(AIM OF THE TASK) Your answer must be one number: the count of lines below that hold the word "Adding".

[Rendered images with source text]
===

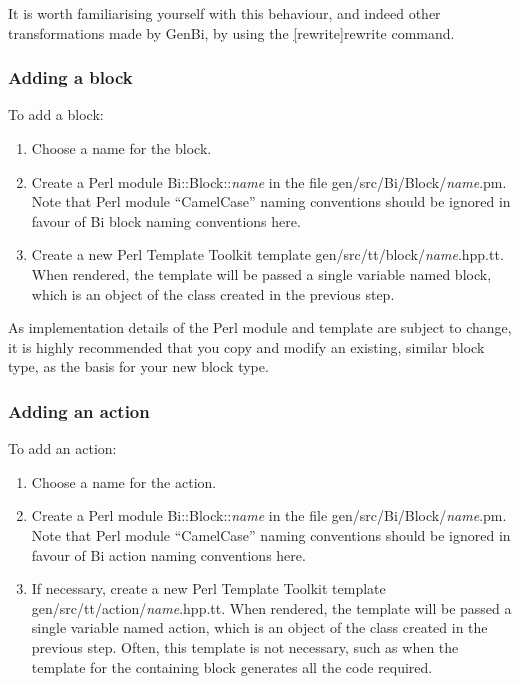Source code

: It is worth familiarising yourself with this behaviour, and indeed other
transformations made by GenBi, by using the
\hyperref[hyper][rewrite]{\sf rewrite} command.

\subsubsection{Adding a block}

To add a block:
\begin{enumerate}
\item Choose a name for the block.
\item Create a Perl module \textsf{Bi::Block::\textit{name}} in the
  file \textsf{gen/src/Bi/Block/\textit{name}.pm}. Note that Perl module
  ``CamelCase'' naming conventions should be ignored in favour of Bi block
  naming conventions here.
\item Create a new Perl Template Toolkit template
  \textsf{gen/src/tt/block/\textit{name}.hpp.tt}. When rendered, the template
  will be passed a single variable named \textsf{block}, which is an object of
  the class created in the previous step.
\end{enumerate}

As implementation details of the Perl module and template are subject to
change, it is highly recommended that you copy and modify an existing, similar
block type, as the basis for your new block type.

\subsubsection{Adding an action}

To add an action:
\begin{enumerate}
\item Choose a name for the action.
\item Create a Perl module \textsf{Bi::Block::\textit{name}} in the
  file \textsf{gen/src/Bi/Block/\textit{name}.pm}. Note that Perl module
  ``CamelCase'' naming conventions should be ignored in favour of Bi action
  naming conventions here.
\item If necessary, create a new Perl Template Toolkit template
  \textsf{gen/src/tt/action/\textit{name}.hpp.tt}. When rendered, the template
  will be passed a single variable named \textsf{action}, which is an object
  of the class created in the previous step. Often, this template is not
  necessary, such as when the template for the containing block generates all
  the code required.
\end{enumerate}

===

(YOUR SOLUTION) 2